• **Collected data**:
--------------------
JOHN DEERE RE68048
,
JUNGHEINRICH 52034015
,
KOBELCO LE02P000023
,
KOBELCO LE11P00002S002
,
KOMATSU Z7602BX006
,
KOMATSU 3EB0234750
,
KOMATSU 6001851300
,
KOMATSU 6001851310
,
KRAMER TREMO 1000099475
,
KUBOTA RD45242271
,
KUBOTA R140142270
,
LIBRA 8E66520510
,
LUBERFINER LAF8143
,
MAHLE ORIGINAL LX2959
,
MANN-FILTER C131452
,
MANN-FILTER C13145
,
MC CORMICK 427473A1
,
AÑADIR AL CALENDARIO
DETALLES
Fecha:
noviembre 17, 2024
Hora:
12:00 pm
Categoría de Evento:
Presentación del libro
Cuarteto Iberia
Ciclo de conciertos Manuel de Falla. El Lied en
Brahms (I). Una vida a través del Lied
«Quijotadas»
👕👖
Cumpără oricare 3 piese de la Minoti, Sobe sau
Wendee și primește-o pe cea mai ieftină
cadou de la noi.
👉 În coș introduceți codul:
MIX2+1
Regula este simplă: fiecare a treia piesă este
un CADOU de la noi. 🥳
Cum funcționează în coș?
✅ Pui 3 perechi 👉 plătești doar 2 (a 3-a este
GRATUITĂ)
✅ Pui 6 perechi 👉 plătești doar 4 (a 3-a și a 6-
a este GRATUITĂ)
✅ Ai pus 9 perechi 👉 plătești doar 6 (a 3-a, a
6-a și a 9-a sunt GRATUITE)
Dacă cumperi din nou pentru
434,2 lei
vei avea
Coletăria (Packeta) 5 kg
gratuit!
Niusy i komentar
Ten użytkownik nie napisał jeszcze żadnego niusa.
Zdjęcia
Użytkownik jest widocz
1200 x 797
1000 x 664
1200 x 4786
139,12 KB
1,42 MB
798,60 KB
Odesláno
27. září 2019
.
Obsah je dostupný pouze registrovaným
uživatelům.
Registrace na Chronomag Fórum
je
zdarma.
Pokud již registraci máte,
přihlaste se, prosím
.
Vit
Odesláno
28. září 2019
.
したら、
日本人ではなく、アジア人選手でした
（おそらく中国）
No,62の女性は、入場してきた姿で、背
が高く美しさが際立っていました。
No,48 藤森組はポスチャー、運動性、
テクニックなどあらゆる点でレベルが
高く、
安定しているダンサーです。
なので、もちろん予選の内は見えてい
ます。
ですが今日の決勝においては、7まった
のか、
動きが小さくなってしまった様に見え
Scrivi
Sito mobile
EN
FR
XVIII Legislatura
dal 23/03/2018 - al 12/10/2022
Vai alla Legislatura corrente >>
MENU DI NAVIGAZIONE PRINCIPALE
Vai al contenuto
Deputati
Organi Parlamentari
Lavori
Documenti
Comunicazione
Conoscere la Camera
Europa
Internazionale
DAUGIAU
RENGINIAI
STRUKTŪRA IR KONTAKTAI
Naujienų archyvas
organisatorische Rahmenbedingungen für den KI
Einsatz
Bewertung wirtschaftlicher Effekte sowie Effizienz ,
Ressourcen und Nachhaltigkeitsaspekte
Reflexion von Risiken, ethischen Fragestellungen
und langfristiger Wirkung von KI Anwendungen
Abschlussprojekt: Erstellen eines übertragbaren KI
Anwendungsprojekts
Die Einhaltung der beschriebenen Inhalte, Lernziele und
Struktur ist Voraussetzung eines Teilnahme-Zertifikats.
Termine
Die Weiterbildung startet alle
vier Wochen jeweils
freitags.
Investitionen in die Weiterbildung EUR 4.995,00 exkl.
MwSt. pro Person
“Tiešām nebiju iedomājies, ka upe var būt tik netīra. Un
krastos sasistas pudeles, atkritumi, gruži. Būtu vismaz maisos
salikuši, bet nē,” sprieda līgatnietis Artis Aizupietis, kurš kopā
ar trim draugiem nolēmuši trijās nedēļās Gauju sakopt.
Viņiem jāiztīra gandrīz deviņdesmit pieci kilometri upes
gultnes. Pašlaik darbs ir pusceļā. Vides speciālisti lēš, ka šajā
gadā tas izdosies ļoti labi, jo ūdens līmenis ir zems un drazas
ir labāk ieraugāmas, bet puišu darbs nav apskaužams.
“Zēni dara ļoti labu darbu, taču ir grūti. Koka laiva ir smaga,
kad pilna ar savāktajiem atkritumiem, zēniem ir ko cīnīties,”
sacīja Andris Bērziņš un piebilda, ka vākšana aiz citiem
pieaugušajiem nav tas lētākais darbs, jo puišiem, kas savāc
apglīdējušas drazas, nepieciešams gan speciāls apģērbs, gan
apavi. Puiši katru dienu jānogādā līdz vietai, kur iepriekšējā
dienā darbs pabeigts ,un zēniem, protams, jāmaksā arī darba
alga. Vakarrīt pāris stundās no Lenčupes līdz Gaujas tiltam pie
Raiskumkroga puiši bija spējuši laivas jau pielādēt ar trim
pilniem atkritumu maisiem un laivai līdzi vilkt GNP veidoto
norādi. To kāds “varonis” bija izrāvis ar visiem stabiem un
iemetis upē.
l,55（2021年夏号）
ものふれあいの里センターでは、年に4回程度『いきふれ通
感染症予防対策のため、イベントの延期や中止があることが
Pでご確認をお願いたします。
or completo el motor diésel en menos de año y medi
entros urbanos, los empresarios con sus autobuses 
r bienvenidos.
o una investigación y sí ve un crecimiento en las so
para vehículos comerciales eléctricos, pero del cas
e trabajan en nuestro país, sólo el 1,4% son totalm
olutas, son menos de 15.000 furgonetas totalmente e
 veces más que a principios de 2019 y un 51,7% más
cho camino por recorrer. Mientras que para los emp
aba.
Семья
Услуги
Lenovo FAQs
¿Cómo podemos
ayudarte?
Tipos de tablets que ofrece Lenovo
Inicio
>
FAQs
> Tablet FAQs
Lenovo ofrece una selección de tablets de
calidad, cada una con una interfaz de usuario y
--------------------
Copy out every entry above, swapping "MANN-FILTER" for "MANN FILTER" wherever it occurs, with nothing else changed.

• **Exercise response**:
JOHN DEERE RE68048
,
JUNGHEINRICH 52034015
,
KOBELCO LE02P000023
,
KOBELCO LE11P00002S002
,
KOMATSU Z7602BX006
,
KOMATSU 3EB0234750
,
KOMATSU 6001851300
,
KOMATSU 6001851310
,
KRAMER TREMO 1000099475
,
KUBOTA RD45242271
,
KUBOTA R140142270
,
LIBRA 8E66520510
,
LUBERFINER LAF8143
,
MAHLE ORIGINAL LX2959
,
MANN FILTER C131452
,
MANN FILTER C13145
,
MC CORMICK 427473A1
,
AÑADIR AL CALENDARIO
DETALLES
Fecha:
noviembre 17, 2024
Hora:
12:00 pm
Categoría de Evento:
Presentación del libro
Cuarteto Iberia
Ciclo de conciertos Manuel de Falla. El Lied en
Brahms (I). Una vida a través del Lied
«Quijotadas»
👕👖
Cumpără oricare 3 piese de la Minoti, Sobe sau
Wendee și primește-o pe cea mai ieftină
cadou de la noi.
👉 În coș introduceți codul:
MIX2+1
Regula este simplă: fiecare a treia piesă este
un CADOU de la noi. 🥳
Cum funcționează în coș?
✅ Pui 3 perechi 👉 plătești doar 2 (a 3-a este
GRATUITĂ)
✅ Pui 6 perechi 👉 plătești doar 4 (a 3-a și a 6-
a este GRATUITĂ)
✅ Ai pus 9 perechi 👉 plătești doar 6 (a 3-a, a
6-a și a 9-a sunt GRATUITE)
Dacă cumperi din nou pentru
434,2 lei
vei avea
Coletăria (Packeta) 5 kg
gratuit!
Niusy i komentar
Ten użytkownik nie napisał jeszcze żadnego niusa.
Zdjęcia
Użytkownik jest widocz
1200 x 797
1000 x 664
1200 x 4786
139,12 KB
1,42 MB
798,60 KB
Odesláno
27. září 2019
.
Obsah je dostupný pouze registrovaným
uživatelům.
Registrace na Chronomag Fórum
je
zdarma.
Pokud již registraci máte,
přihlaste se, prosím
.
Vit
Odesláno
28. září 2019
.
したら、
日本人ではなく、アジア人選手でした
（おそらく中国）
No,62の女性は、入場してきた姿で、背
が高く美しさが際立っていました。
No,48 藤森組はポスチャー、運動性、
テクニックなどあらゆる点でレベルが
高く、
安定しているダンサーです。
なので、もちろん予選の内は見えてい
ます。
ですが今日の決勝においては、7まった
のか、
動きが小さくなってしまった様に見え
Scrivi
Sito mobile
EN
FR
XVIII Legislatura
dal 23/03/2018 - al 12/10/2022
Vai alla Legislatura corrente >>
MENU DI NAVIGAZIONE PRINCIPALE
Vai al contenuto
Deputati
Organi Parlamentari
Lavori
Documenti
Comunicazione
Conoscere la Camera
Europa
Internazionale
DAUGIAU
RENGINIAI
STRUKTŪRA IR KONTAKTAI
Naujienų archyvas
organisatorische Rahmenbedingungen für den KI
Einsatz
Bewertung wirtschaftlicher Effekte sowie Effizienz ,
Ressourcen und Nachhaltigkeitsaspekte
Reflexion von Risiken, ethischen Fragestellungen
und langfristiger Wirkung von KI Anwendungen
Abschlussprojekt: Erstellen eines übertragbaren KI
Anwendungsprojekts
Die Einhaltung der beschriebenen Inhalte, Lernziele und
Struktur ist Voraussetzung eines Teilnahme-Zertifikats.
Termine
Die Weiterbildung startet alle
vier Wochen jeweils
freitags.
Investitionen in die Weiterbildung EUR 4.995,00 exkl.
MwSt. pro Person
“Tiešām nebiju iedomājies, ka upe var būt tik netīra. Un
krastos sasistas pudeles, atkritumi, gruži. Būtu vismaz maisos
salikuši, bet nē,” sprieda līgatnietis Artis Aizupietis, kurš kopā
ar trim draugiem nolēmuši trijās nedēļās Gauju sakopt.
Viņiem jāiztīra gandrīz deviņdesmit pieci kilometri upes
gultnes. Pašlaik darbs ir pusceļā. Vides speciālisti lēš, ka šajā
gadā tas izdosies ļoti labi, jo ūdens līmenis ir zems un drazas
ir labāk ieraugāmas, bet puišu darbs nav apskaužams.
“Zēni dara ļoti labu darbu, taču ir grūti. Koka laiva ir smaga,
kad pilna ar savāktajiem atkritumiem, zēniem ir ko cīnīties,”
sacīja Andris Bērziņš un piebilda, ka vākšana aiz citiem
pieaugušajiem nav tas lētākais darbs, jo puišiem, kas savāc
apglīdējušas drazas, nepieciešams gan speciāls apģērbs, gan
apavi. Puiši katru dienu jānogādā līdz vietai, kur iepriekšējā
dienā darbs pabeigts ,un zēniem, protams, jāmaksā arī darba
alga. Vakarrīt pāris stundās no Lenčupes līdz Gaujas tiltam pie
Raiskumkroga puiši bija spējuši laivas jau pielādēt ar trim
pilniem atkritumu maisiem un laivai līdzi vilkt GNP veidoto
norādi. To kāds “varonis” bija izrāvis ar visiem stabiem un
iemetis upē.
l,55（2021年夏号）
ものふれあいの里センターでは、年に4回程度『いきふれ通
感染症予防対策のため、イベントの延期や中止があることが
Pでご確認をお願いたします。
or completo el motor diésel en menos de año y medi
entros urbanos, los empresarios con sus autobuses 
r bienvenidos.
o una investigación y sí ve un crecimiento en las so
para vehículos comerciales eléctricos, pero del cas
e trabajan en nuestro país, sólo el 1,4% son totalm
olutas, son menos de 15.000 furgonetas totalmente e
 veces más que a principios de 2019 y un 51,7% más
cho camino por recorrer. Mientras que para los emp
aba.
Семья
Услуги
Lenovo FAQs
¿Cómo podemos
ayudarte?
Tipos de tablets que ofrece Lenovo
Inicio
>
FAQs
> Tablet FAQs
Lenovo ofrece una selección de tablets de
calidad, cada una con una interfaz de usuario y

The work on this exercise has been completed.